* **PROVIDED PASSAGE**:

-----

It was also very hot in the peasant house and I just lay in bed most of the day drenched in sweat. There was no ice or, of course, air conditioning. The main diversion was playing with the stray cats who wandered into the house and lay down in my bed. One day I picked up what looked like a glass of water on the table. It was actually vodka that my mom’s friend, who was a bit of a lush, was drinking straight.

I finally got so sick that my mom had to take me back to Budapest and call in a favor to get me treated in a “special” hospital. What was so special about it? I’m not sure, but I shudder to think of what the run-of-the-mill ones were like. A nurse took me into a room and pulled out the most gigantic needle I’ve ever seen – 1940s medical technology – to draw blood. She stuck it in my arm, but blood started spurting out all over me because she had neglected to place a glass tube on the other end. After yelling at me for not being “a man,” she found the missing piece and I was free to go. They didn’t seem to have any normal penicillin either because I had to go back every day after that on a train, trolley, and bus while feeling awful to get a shot in my leg with a slightly smaller needle. After the shots my legs would stiffen and I had to limp back to the bus. They alternated sides each day. I was sick for the rest of our trip but a bit better than at the lake. When we got home, I went to a local clinic in Queens, got some medicine, and it took me about a day to improve. I nearly had a fit when they asked to draw blood but was relieved when it was just a virtually painless finger prick. They told me I had a bacterial infection.

-----

* **INFORMATION SUPPLIED**:
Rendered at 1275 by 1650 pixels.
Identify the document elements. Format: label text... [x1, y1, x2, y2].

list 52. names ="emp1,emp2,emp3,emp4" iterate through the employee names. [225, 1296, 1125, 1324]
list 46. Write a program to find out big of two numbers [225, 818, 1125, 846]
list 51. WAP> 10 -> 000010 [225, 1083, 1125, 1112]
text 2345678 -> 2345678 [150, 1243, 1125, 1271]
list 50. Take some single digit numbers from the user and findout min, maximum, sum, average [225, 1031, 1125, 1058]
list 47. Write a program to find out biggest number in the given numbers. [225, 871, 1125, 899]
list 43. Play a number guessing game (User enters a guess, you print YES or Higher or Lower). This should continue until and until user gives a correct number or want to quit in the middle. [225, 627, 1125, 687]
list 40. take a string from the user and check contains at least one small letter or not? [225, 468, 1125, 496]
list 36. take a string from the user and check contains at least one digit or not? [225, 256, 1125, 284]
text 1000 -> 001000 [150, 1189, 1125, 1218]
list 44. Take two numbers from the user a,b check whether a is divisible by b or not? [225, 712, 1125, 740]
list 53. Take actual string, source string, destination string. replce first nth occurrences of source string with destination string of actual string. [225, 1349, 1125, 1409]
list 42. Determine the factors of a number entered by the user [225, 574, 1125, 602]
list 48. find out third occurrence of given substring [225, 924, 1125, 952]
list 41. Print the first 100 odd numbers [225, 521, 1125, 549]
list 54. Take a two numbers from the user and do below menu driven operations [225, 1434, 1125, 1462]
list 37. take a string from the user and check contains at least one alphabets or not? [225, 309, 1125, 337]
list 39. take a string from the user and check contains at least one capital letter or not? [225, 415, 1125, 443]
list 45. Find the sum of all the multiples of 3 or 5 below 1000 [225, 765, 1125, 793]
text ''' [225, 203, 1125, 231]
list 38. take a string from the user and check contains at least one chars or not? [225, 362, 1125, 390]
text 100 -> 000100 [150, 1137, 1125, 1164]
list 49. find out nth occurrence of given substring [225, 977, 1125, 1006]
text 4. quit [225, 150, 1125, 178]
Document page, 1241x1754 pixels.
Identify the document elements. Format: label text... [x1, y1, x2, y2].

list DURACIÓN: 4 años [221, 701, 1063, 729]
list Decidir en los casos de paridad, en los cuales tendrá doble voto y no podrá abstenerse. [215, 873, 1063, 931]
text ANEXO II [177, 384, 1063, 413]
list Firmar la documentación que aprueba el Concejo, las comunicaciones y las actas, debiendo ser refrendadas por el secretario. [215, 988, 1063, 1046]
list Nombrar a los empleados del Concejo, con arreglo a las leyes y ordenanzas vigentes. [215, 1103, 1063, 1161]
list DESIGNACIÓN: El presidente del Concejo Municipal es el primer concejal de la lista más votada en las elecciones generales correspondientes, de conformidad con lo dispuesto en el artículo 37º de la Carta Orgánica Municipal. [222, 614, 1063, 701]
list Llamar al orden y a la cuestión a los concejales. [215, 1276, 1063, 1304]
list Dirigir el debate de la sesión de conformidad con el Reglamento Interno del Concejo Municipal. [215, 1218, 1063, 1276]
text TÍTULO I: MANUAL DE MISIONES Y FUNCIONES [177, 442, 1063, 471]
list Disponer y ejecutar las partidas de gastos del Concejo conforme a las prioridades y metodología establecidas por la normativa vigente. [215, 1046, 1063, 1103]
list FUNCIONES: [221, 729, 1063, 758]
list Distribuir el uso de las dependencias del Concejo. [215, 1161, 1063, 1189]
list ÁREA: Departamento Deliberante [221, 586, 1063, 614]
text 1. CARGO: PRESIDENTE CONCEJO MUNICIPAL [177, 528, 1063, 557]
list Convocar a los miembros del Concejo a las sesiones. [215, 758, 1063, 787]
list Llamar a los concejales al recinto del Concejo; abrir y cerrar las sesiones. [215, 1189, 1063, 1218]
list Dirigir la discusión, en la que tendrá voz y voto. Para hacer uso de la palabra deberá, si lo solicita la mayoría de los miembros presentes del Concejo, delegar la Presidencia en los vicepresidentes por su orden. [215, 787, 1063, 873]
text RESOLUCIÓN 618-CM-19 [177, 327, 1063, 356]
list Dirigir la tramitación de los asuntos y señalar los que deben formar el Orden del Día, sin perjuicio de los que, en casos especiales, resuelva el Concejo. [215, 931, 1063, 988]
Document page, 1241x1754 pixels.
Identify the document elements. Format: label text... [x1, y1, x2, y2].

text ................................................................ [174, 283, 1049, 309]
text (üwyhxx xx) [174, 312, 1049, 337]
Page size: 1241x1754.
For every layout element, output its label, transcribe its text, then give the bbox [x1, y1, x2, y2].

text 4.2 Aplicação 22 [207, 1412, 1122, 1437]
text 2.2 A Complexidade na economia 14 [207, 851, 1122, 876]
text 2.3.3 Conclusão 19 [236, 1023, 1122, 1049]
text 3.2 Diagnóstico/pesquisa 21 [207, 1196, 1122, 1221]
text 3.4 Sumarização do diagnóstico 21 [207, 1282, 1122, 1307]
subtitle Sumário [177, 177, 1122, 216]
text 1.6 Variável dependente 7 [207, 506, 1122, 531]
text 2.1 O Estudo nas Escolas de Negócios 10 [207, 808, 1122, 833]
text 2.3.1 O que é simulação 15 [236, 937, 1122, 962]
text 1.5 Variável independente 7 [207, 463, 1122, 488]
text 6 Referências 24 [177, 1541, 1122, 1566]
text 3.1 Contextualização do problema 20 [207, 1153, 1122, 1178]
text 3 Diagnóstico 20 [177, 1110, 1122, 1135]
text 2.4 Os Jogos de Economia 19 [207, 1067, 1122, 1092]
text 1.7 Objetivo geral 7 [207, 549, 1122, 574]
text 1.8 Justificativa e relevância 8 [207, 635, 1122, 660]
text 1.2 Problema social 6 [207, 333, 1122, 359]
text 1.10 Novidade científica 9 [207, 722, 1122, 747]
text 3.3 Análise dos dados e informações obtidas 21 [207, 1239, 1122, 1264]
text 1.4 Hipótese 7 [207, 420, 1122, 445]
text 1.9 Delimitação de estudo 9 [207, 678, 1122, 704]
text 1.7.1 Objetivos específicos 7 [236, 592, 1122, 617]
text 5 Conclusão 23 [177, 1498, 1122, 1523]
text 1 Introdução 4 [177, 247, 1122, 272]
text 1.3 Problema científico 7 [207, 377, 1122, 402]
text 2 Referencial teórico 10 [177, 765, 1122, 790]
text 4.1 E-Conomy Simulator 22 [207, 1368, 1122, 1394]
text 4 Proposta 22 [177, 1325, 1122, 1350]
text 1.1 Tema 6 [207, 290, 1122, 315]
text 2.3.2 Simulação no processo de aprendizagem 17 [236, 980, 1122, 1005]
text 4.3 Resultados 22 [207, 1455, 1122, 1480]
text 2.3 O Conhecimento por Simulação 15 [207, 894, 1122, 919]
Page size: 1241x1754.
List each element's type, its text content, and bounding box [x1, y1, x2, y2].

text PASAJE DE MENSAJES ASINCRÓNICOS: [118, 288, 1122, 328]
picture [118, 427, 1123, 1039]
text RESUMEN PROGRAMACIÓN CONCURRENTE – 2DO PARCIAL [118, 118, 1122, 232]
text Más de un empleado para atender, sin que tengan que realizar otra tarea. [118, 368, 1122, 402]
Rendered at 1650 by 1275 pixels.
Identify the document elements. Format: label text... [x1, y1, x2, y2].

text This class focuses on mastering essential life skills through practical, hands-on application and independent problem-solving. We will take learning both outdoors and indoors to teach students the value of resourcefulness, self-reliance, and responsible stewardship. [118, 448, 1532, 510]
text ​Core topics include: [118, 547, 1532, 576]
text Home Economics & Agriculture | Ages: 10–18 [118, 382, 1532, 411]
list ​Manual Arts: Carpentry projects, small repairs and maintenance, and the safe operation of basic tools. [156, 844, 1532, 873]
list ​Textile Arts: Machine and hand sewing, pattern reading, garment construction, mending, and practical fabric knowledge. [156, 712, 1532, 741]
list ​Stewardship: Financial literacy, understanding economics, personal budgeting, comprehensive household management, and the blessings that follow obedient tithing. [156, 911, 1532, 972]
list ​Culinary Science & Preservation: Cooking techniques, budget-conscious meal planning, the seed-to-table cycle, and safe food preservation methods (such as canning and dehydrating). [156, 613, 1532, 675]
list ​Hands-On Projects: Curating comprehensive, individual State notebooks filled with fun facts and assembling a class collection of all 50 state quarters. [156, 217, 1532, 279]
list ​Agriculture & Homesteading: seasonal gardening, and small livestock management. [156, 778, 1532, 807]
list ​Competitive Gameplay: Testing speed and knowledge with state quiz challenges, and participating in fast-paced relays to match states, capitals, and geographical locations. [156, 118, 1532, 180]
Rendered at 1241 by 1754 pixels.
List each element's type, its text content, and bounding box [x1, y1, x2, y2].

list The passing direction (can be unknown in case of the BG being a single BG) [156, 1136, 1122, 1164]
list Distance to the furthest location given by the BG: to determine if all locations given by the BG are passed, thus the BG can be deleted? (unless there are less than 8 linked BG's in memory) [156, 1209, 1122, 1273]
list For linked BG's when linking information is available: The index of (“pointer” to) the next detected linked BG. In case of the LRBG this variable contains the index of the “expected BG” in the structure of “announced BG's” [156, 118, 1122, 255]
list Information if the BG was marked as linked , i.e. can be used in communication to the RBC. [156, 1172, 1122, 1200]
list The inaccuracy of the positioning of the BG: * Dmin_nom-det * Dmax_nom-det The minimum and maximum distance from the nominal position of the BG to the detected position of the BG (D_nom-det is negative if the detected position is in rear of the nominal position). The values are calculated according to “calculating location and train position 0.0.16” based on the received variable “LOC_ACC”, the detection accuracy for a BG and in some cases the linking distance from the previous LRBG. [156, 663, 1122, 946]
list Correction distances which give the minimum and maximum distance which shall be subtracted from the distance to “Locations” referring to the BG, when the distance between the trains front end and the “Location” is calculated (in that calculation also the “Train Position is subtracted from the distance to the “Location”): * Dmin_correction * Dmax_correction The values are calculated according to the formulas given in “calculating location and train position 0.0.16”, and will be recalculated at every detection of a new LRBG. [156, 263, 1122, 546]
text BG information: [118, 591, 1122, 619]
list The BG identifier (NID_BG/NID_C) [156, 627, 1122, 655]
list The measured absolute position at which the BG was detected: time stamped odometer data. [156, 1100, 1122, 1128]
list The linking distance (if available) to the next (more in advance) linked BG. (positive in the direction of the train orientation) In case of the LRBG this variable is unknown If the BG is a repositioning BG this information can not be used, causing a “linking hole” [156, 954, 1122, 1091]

-----

Pick up the account of the childhood illness during the trip to Budapest and continue it from its last sentence. These rows were taken from a separate source.

They say that young children can’t appreciate being taken abroad. I’m not sure that’s quite true, though it may seem like that at the time. My sister and I didn’t really understand how different life was behind the Iron Curtain, even in Hungary, the “happiest barracks in the camp.” I thought lots of kids went on trips like that. I remember bringing back a “Pioneer” belt buckle with the inscription “Előre” (forward!) that I wore to school. They didn’t know what to make of it at P.S. 174.

Elore

On the other hand, this all made a strong impression on me and left some vivid memories – few more than getting so sick and thinking, with my childish logic, that I might die of a fever. For lots of poor people in the world, that’s a distinct possibility.

I don’t want to scare anyone away from Balaton, by the way. It’s actually very nice and, from what I hear, the water is perfectly clean now. It also has plenty of beautiful villas and some nicer hotels than back then, plus vineyards and spas. I went there twice when I lived in Hungary – once on a boozy weekend with some friends when we rented a cheap “Zimmer Frei,” Hungarian style, and once on a more high-end trip involving a sailboat with work colleagues. I had a pretty good time but, unlike probably 99.9% of people who went there as kids, my initial association with Balaton was unpleasant – feeling sick, scared, and uncomfortable. First impressions matter a lot.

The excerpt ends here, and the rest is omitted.